Apple Looked at Samsung and MediaTek For 5G Chips, Apple Executive Says
Apple supply chain executive Tony Blevins said on Friday that Apple has considered MediaTek and rival Samsung to supply the 5G chips for the future iPhones.
The disclosure was made by Tony Blevins on his Friday testimony on the stand at a federal courthouse in San Jose, California, as part of the trial between Qualcomm and the U.S. Federal Trade Commission, Reuters reports.
Until 2016, Apple relied on Qualcomm as the sole supplier of modem chips. Starting in 2016, Apple split the business between Intel and Qualcomm. But Apple’s lawsuit against Qualcomm filed in early 2017 caused their business relationship to change, leading to using only Intel’s modems for the phones released last year.
Blevins said that Apple has long sought multiple suppliers for modem chips but the company initially signed an agreement with Qualcomm to exclusively supply the chips because the chip supplier offered deep rebates on patent license costs in exchange for exclusivity.
He added that talking with Samsung, whose Galaxy and Note smartphoness compete against the iPhone, is “not an ideal environment” for Apple, but that Samsung is currently the largest component supplier to Apple.
It is not clear whether Apple had reached a decision on a 5G modem supplier or whether it would release a 5G iPhone in 2019. Accoridng to earlier reports, Apple will not release such a phone until 2020.
Qualcomm defends chip-licensing business
Qualcomm CEO Steve Mollenkopf defended his company's 'no license, no chips' practise, which is at the heart of the government's case against the mobile chipmaker.
Mollenkopf testified that the way his company sells chips to smartphone makers is best for everybody involved.
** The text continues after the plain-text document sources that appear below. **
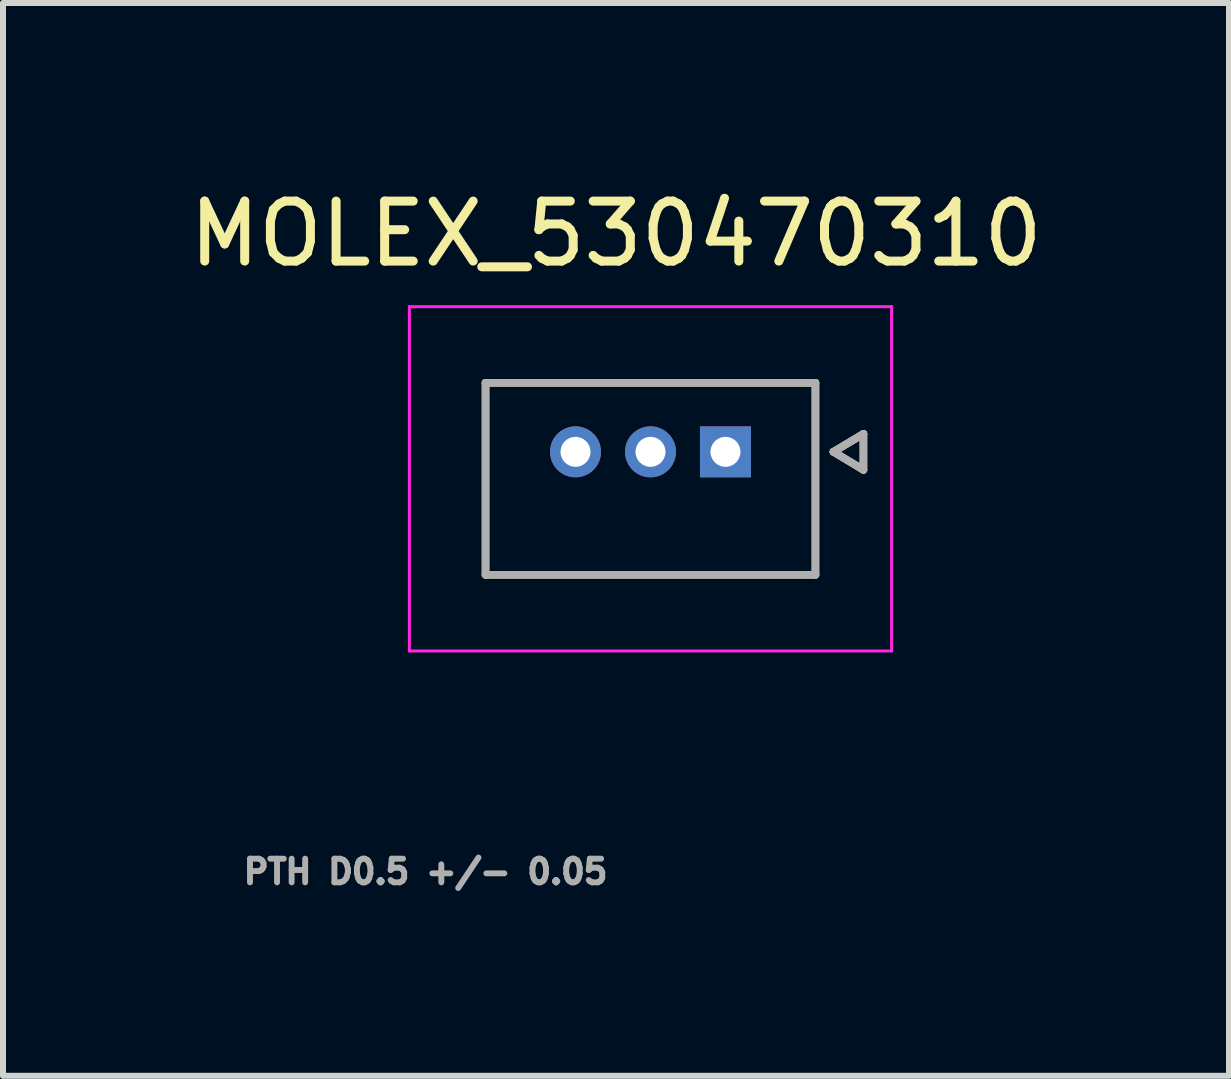
<source format=kicad_pcb>
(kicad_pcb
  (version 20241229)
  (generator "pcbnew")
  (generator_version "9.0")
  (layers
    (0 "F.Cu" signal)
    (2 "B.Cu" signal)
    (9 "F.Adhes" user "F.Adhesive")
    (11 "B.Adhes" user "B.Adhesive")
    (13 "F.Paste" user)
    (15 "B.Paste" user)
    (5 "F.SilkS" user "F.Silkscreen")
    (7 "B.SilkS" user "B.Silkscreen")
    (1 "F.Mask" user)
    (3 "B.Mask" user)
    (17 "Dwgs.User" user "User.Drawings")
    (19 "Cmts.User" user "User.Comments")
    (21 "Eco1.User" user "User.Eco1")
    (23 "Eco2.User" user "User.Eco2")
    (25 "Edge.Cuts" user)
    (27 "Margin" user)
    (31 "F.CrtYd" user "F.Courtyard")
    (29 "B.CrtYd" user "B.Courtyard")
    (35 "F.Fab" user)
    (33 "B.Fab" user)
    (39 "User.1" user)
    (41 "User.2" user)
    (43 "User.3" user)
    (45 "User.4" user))
  (footprint "MOLEX_530470310"
    (layer "F.Cu")
    (at 9.045 4.483)
    (property "Reference" "MOLEX_530470310" (at -1.825 -3.635 0) (layer "F.SilkS") (effects (font (size 1 1) (thickness 0.15))))
    (attr through_hole)
    (fp_circle (center -2.5 0) (end -2.249 0) (stroke (width 0.501) (type solid)) (fill no) (layer "F.Mask"))
    (fp_circle (center -1.25 0) (end -0.999 0) (stroke (width 0.501) (type solid)) (fill no) (layer "F.Mask"))
    (fp_poly (pts (xy -0.501 -0.501) (xy 0.501 -0.501) (xy 0.501 0.501) (xy -0.501 0.501)) (stroke (width 0.01) (type solid)) (fill yes) (layer "F.Mask"))
    (fp_circle (center -2.5 0) (end -2.249 0) (stroke (width 0.501) (type solid)) (fill no) (layer "B.Mask"))
    (fp_circle (center -1.25 0) (end -0.999 0) (stroke (width 0.501) (type solid)) (fill no) (layer "B.Mask"))
    (fp_poly (pts (xy -0.501 -0.501) (xy 0.501 -0.501) (xy 0.501 0.501) (xy -0.501 0.501)) (stroke (width 0.01) (type solid)) (fill yes) (layer "B.Mask"))
    (fp_line (start -4 -1.15) (end 1.5 -1.15) (stroke (width 0.127) (type solid)) (layer "F.SilkS"))
    (fp_line (start -4 2.05) (end -4 -1.15) (stroke (width 0.127) (type solid)) (layer "F.SilkS"))
    (fp_line (start 1.5 -1.15) (end 1.5 2.05) (stroke (width 0.127) (type solid)) (layer "F.SilkS"))
    (fp_line (start 1.5 2.05) (end -4 2.05) (stroke (width 0.127) (type solid)) (layer "F.SilkS"))
    (fp_line (start 1.8 0) (end 2.3 -0.3) (stroke (width 0.127) (type solid)) (layer "F.SilkS"))
    (fp_line (start 2.3 -0.3) (end 2.3 0.3) (stroke (width 0.127) (type solid)) (layer "F.SilkS"))
    (fp_line (start 2.3 0.3) (end 1.8 0) (stroke (width 0.127) (type solid)) (layer "F.SilkS"))
    (fp_line (start -5.27 -2.42) (end 2.77 -2.42) (stroke (width 0.05) (type solid)) (layer "F.CrtYd"))
    (fp_line (start -5.27 3.32) (end -5.27 -2.42) (stroke (width 0.05) (type solid)) (layer "F.CrtYd"))
    (fp_line (start 2.77 -2.42) (end 2.77 3.32) (stroke (width 0.05) (type solid)) (layer "F.CrtYd"))
    (fp_line (start 2.77 3.32) (end -5.27 3.32) (stroke (width 0.05) (type solid)) (layer "F.CrtYd"))
    (fp_line (start -4 -1.15) (end 1.5 -1.15) (stroke (width 0.127) (type solid)) (layer "F.Fab"))
    (fp_line (start -4 2.05) (end -4 -1.15) (stroke (width 0.127) (type solid)) (layer "F.Fab"))
    (fp_line (start 1.5 -1.15) (end 1.5 2.05) (stroke (width 0.127) (type solid)) (layer "F.Fab"))
    (fp_line (start 1.5 2.05) (end -4 2.05) (stroke (width 0.127) (type solid)) (layer "F.Fab"))
    (fp_line (start 1.8 0) (end 2.3 -0.3) (stroke (width 0.127) (type solid)) (layer "F.Fab"))
    (fp_line (start 2.3 -0.3) (end 2.3 0.3) (stroke (width 0.127) (type solid)) (layer "F.Fab"))
    (fp_line (start 2.3 0.3) (end 1.8 0) (stroke (width 0.127) (type solid)) (layer "F.Fab"))
    (fp_text user "PTH D0.5 +/- 0.05" (at -5 7 0) (layer "F.Fab") (effects (font (size 0.394 0.394) (thickness 0.15))))
    (pad "1" thru_hole rect (at 0 0) (size 0.85 0.85) (drill 0.5) (layers "*.Cu"))
    (pad "2" thru_hole circle (at -1.25 0) (size 0.85 0.85) (drill 0.5) (layers "*.Cu"))
    (pad "3" thru_hole circle (at -2.5 0) (size 0.85 0.85) (drill 0.5) (layers "*.Cu")))
  (gr_rect
    (start -3 -3)
    (end 17.44 14.886)
    (stroke (width 0.1) (type default))
    (fill no)
    (layer "Edge.Cuts")))
</source>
Under Qualcomm's policy, companies must license Qualcomm's patents before it will sell them chips. Apple disagrees with this.
"We only sell to companies with a license because not all the IP [intellectual property] is covered in the chip. What we want to do is make sure the [phone makers] are covered," Mollenkopf said. He pointed to the security framework used when phones connect to a network as an example. "It's not embodied in the chip, it's not in the phones, but it's in all these things," Mollenkopf said. "There's a tremendous amount of iP we generate that makes the system work."
Apple approached Qualcomm about the prospect of exclusively supplying Qualcomm's modem chips in the iPhone in exchange for a $1 billion incentive payment, Mollenkopf testified. Apple did not provide any assurance of how many chips it would buy, said, adding the situation pushed the chip supplier to pursue an exclusivity arrangement in order to ensure it sold enough chips to recover the payment. An incentive payment was made, although the amount hasn't been disclosed.
Qualcomm was not aiming to block rivals like Intel, Mollenkopf said.
“The risk was, what would the volume be? Would we get everything we wanted, given that we paid so much in incentive?” Mollenkopf testified.
"The licensing allows us to invest in technology early. It generates a lot of IP," Mollenkopf said. The company uses the proceeds for research and development into new technologies, he added.
On the contrary, Apple's Tony Blevins offered a very different view of the Apple-Qualcomm partnership in its earlier testimony, as we said previously.
"As we source components, we typically strive to get at least two sources and probably not more than six," he said. "We think competition and market forces are very important to us to achieve the best leverage. With exclusivity, there would be no competition."